Güney Amerika’nın Güleryüzlü Devrimcisi: Chavez

Simon Bolivar’ın yeni yüzyılda en büyük takipçisi ise belgeselimizin de ana kahramanı olan Hugo Chavez’dir. 21.yy’ın emperyalist ABD’sinin belki de en hazzetmediği isimlerden biri olması, biliyoruz ki Chavez için daima gurur kaynağı olmuştur. 1992’de Amerikancı hükümete karşı henüz orduda bir subayken gerçekleştirdiği darbede başarısız olmuş ve 2 yıl boyunca hapiste yatmıştır. Cezasını tamamladıktan sonra “Beşinci Cumhuriyet Hareketi” adlı bir parti kurar ve 98’de iktidara gelir.

Belgeselde de anlatıldığı üzere Venezuela dünyanın en büyük petrol rezervlerinden birisidir ve doğal olarak da ABD için daima hükmedilecek topraklar listesinde başı çekmiştir. Fakat, Hugo Chavez yönetimi ülkesinin yoksul insanlarının haklarını emperyalizme peşkeş çekmeyi reddederek Amerika’nın topraklarına adım atmasına izin vermemiştir. Ülkemizde de darbe dönemlerinde örneğini yaşadığımız gibi ABD, postallarıyla giremediği ülkelere piyonlarını sokar. İşte belgeselin de ana temasını 2002’de Amerika eliyle “ülkenin zengin ve liberalleri”nin kullanıldığı bu darbe girişimi oluşturuyor.

3 Günlük Darbe

Darbeye zemin hazırlayan olaylar ülkede zengin muhalifler ve yoksul Chavez taraftarlarının karşı karşıya getirildiği ve keskin nişancıların halka ateş açmasıyla birçok vatandaşın hayatını kaybettiği günde yaşandı. Emperyalizm destekli medya kanalları aracılığıyla tüm dünya “masumları katledenlerin Chavez taraftarları” olduğuna inandırılmıştı. Amerikancı generallerin çok geçmeden sarayı basarak hükümet üyelerini tutsak almasıyla artık darbe gerçekleşmiş ve yönetim ABDCIA destekli yönetime teslim edilmişti. Halk, devlet televizyonu yayınının kesilmesinin ardından olan bitenden haberdar olamıyor, yayılan yalan haberler sebebiyle Chavez’in istifa ettiğini zannediyordu. Fakat bu yalan saltanatı uzun sürmedi. Devlet televizyonundan yayın yapılmasını ve yurtdışına gerçek haberin yayılmasını sağlayan kahraman gazeteciler sayesinde halk artık gerçeği öğrenmiş ve sokaklara dökülmüştü…
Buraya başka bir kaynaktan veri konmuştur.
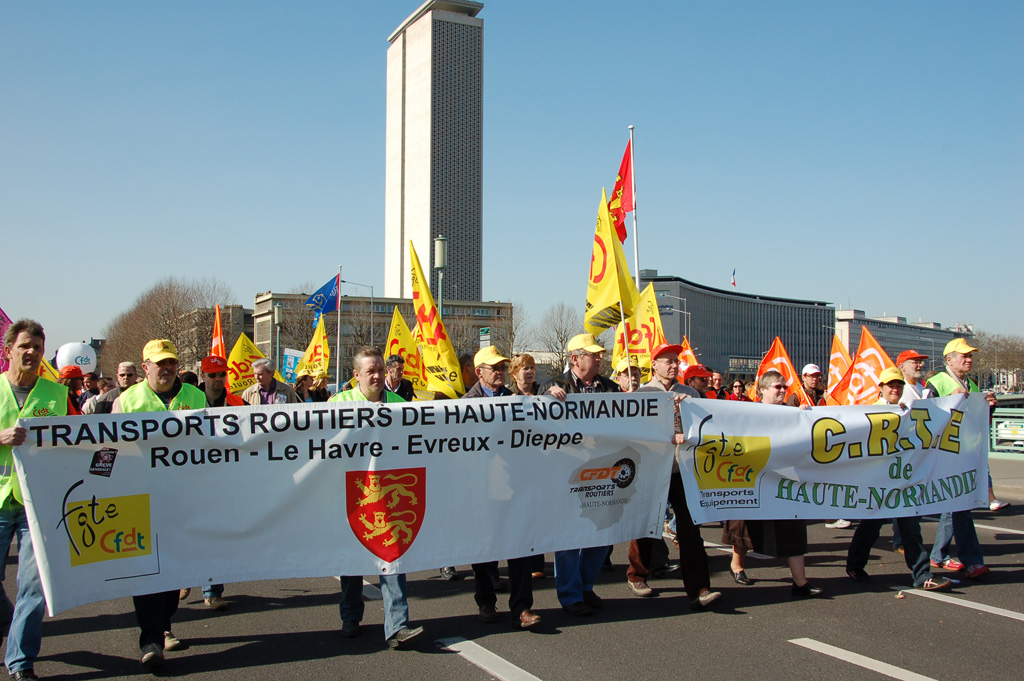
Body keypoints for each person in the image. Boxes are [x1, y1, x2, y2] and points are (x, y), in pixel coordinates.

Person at [112, 339, 207, 669]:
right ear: (145, 368)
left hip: (183, 499)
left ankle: (164, 621)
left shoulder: (195, 397)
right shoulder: (127, 402)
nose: (166, 368)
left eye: (171, 362)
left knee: (174, 572)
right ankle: (151, 638)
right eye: (159, 363)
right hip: (141, 499)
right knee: (146, 571)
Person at [329, 347, 425, 648]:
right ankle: (351, 615)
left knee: (392, 558)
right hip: (353, 494)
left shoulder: (398, 404)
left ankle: (397, 625)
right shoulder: (337, 403)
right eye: (371, 370)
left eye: (381, 370)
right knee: (353, 561)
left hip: (390, 493)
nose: (378, 375)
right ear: (356, 375)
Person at [0, 319, 69, 680]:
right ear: (9, 349)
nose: (31, 353)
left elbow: (69, 443)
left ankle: (20, 661)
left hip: (36, 503)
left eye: (38, 348)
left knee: (33, 586)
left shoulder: (56, 393)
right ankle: (8, 623)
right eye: (25, 346)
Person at [629, 343, 721, 610]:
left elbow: (707, 426)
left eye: (675, 361)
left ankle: (699, 587)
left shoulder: (689, 392)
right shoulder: (643, 393)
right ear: (654, 365)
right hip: (653, 469)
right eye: (667, 361)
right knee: (647, 523)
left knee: (690, 529)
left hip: (683, 470)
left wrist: (687, 423)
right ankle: (637, 573)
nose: (673, 365)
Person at [844, 367, 951, 591]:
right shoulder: (871, 411)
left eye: (899, 385)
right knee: (870, 527)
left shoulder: (908, 411)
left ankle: (922, 575)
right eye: (890, 385)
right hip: (878, 483)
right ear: (880, 389)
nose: (895, 389)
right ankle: (855, 566)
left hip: (901, 481)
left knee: (911, 529)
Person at [722, 370, 823, 598]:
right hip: (754, 478)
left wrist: (807, 417)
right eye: (777, 387)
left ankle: (800, 582)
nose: (782, 390)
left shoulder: (793, 414)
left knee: (793, 527)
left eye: (784, 387)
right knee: (745, 526)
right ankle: (736, 565)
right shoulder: (748, 413)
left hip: (784, 481)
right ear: (763, 391)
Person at [464, 346, 542, 628]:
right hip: (482, 489)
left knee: (520, 548)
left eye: (501, 367)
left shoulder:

Chavez, Dostumuz, Halk Seninle!

İşte hikayenin en can alıcı kısmı buradan sonra başlar… Sokaklara dökülen halk, canı pahasına vatanını emperyalistlerden kurtarmak için tıpkı 15 Temmuz’da milletimizin yaptığı gibi sokaklara döküldü. Saraya yürüyen Venezuela’nın yoksul kahramanları “Chavez, dostumuz, halk seninle!”, “Chavez istifa etmedi. O’nu ancak referandumla indirebilirler!” diye bağırıyordu. Hugo Chavez, onlara anayasayı öğretmeyi temel işlerden saymıştı ve işte şimdi o halk, anayasaya dayanarak bu hukuksuzluğa karşı birleşiyordu.
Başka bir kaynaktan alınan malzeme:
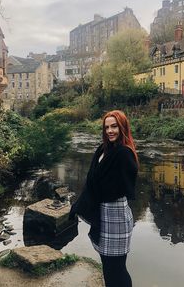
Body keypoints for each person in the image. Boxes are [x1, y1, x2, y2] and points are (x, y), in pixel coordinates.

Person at [69, 110, 139, 287]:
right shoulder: (104, 149)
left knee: (117, 269)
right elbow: (93, 181)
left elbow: (124, 187)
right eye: (107, 127)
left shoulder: (124, 153)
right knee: (108, 267)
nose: (110, 131)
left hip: (116, 215)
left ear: (122, 127)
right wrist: (79, 204)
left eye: (114, 126)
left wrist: (91, 197)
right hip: (104, 214)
El Pueblo Unido Jamás Será Vencido!

Artık gerçekleri öğrenen sadece halk değil, aynı zamanda ordunun vatansever askerleriydi de. 3 gün süren saltanat, bu örgütlü güç sayesinde ordunun Amerikancı lideri devirmesi ile son buldu. Halkın birleştiğinde karşısında hiçbir gücün duramayacağına dünya bir kez daha tanık olmuştu. Chavez, tutsak tutulduğu adadan getirildiğinde halk büyük bir coşkuyla başkanlarını karşıladı.

Amerikan emperyalizmine her koşulda kafa tutan Chavez ve O’nun halkı, bugün de Maduro önderliğinde direnişe devam ediyor. Bu direnişe Türkiye’nin vatansever gençleri olarak desteğimizi daima sürdüreceğiz. Chavez’in insanlığa bıraktığı o değerli mirasını ve güler yüzünü unutmayacağız.